N'étant pas un loup depuis très longtemps, Liam tenait moins le coup que les autres, mais il faisait de son mieux. Ses yeux papillonnaient déjà. Une chose était certaine : il n'allait pas prendre la route pour rentrer chez lui. Le canapé du salon, sur lequel Isaac s'était reposé quelques heures, suffirait amplement. Le louveteau salua son aîné et s'éclipsa. Isaac l'entendit faire un crochet par la cuisine, où Lydia prenait un café pour rester d'attaque. Et puis, naturellement, il se reconcentra sur le corps rendu frêle par le venin de la morsure, corps qui se trouvait au creux de ses bras, contre son corps. Isaac n'avait jamais réellement été du genre tactile. Longtemps, il avait eu sa dose de contacts avec une récurrence en fonction de la hargne violente que son père entretenait à son égard. Et pourtant, pour une fois, c'était simple et surtout, nécessaire. Enfin, Isaac pourrait se contenter de tenir la main ou le poignet de son ami, mais l'avoir contre lui était plus rassurant. Ainsi, il savait qu'il était toujours là, avec lui. En vie… Pour combien de temps ? Demanda une petite voix dans sa tête. Le bouclé n'en avait aucune idée, mais il raffermit son étreinte sur l'hyperactif. Il n'entendait plus les battements de son cœur, il les sentait. Et c'était rassurant, parce que tangible. La douleur était là, toujours, parcourant son corps avec une perfidie stupéfiante.
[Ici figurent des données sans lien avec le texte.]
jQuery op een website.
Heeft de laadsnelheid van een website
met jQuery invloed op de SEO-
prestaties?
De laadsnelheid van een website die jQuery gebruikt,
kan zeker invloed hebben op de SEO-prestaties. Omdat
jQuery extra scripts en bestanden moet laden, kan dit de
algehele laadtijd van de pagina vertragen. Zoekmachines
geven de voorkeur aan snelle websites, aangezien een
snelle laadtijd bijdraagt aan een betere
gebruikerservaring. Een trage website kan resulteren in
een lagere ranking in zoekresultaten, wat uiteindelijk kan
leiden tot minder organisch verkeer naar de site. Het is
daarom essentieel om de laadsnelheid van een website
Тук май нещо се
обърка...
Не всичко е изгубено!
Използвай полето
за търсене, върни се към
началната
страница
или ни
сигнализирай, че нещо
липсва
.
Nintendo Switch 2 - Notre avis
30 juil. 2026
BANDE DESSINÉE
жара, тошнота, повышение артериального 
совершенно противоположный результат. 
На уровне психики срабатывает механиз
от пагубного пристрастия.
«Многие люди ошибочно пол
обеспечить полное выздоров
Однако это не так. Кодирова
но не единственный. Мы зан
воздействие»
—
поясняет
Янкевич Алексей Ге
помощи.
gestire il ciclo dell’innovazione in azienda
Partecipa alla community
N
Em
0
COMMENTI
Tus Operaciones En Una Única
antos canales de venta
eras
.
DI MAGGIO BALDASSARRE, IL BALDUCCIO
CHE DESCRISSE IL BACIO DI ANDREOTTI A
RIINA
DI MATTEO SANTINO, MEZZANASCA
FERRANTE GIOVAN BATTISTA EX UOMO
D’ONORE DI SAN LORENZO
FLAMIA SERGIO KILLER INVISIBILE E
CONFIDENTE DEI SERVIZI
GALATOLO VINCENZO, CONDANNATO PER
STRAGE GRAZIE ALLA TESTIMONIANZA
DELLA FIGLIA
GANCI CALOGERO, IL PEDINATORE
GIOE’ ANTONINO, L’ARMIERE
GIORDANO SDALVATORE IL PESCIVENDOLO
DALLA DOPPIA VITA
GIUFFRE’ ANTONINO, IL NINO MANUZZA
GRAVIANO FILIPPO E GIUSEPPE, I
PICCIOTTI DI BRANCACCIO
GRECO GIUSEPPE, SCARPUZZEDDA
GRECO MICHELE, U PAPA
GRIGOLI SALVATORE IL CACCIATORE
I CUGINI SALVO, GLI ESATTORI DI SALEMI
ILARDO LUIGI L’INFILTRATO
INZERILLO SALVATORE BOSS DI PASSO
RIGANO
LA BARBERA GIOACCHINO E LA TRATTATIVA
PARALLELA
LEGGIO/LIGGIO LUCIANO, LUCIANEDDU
S'il arrivait à la supporter, c'était uniquement grâce à sa condition lupine et il comprenait, peut-être mieux que quiconque, à quel point elle pouvait tuer Stiles. Un humain ne pouvait pas survivre à de telles décharges. Elles étaient… Trop fortes, trop nombreuses et les veines d'Isaac, bien noires. Elles atteignaient son visage. Il était fatigué, c'était clair, mais il fallait continuer. Ils devaient tous tenir, jusqu'à ce que Deaton trouve une solution… S'il y en avait une. Il ne fallait pas se démoraliser. Y croire était la seule chose à faire.
Isaac ferma les yeux, parce qu'il ne fut pas capable de s'en empêcher. Toutefois, il se mentalisa pour ne pas s'endormir, ou bien la manipulation s'arrêterait là et Stiles souffrirait. Ça, ce n'était pas envisageable. Une bouffée de haine l'envahit. Dire que Scott avait merdé était un euphémisme. De sa vie, Stiles n'avait sans doute jamais été aussi immobile. Isaac avait déjà dormi avec lui, durant des soirées meutes plus ou moins alcoolisées : s'il était insensible à l'alcool grâce à sa nature lupine, ce n'était pas le cas de Stiles. Et lorsqu'il dormait, il bougeait de temps à autres. Pas cette fois. Son corps était complètement inanimé et c'était à se demander si le venin de la morsure… Ne l'avait pas déjà tué. Isaac refusa de songer à cette éventualité. Stiles faisait partie de sa vie depuis qu'il était un loup : autant dire que cela commençait à faire un moment. Au départ, ils ne s'appréciaient pas des masses. Isaac trouvait Stiles complètement idiot et Stiles trouvait Isaac arrogant au possible, une espèce de Jackson avec des bouclettes. Et puis à force de faire équipe, d'œuvrer pour la protection de la ville, chacun avait découvert que l'autre… N'était pas si mal et qu'une amitié restait possible. Désormais, ils s'appréciaient beaucoup et cette amitié n'en était qu'à ses balbutiements. Alors non, Isaac ne perdrait pas espoir et continuerait d'assurer auprès de lui, quitte à s'épuiser à la tâche, qui lui prenait une certaine énergie. Les bras serrant le corps inanimé contre lui, le bouclé se concentra et tenta de lui prendre un maximum de douleur ou en tout cas, plus que ce qu'il lui prenait déjà. Et il endura. Il endura, parce qu'il le fallait. Parce qu'il voulait réentendre cette voix espiègle et rassurante. Revoir l'hyperactif gesticuler partout et tout le temps. Apercevoir cet éclat de vie si distinctif dans ses prunelles ambrées.
Et contre lui, Stiles bougea légèrement. Posa sa main sur la sienne, coupant le souffle d'Isaac un instant.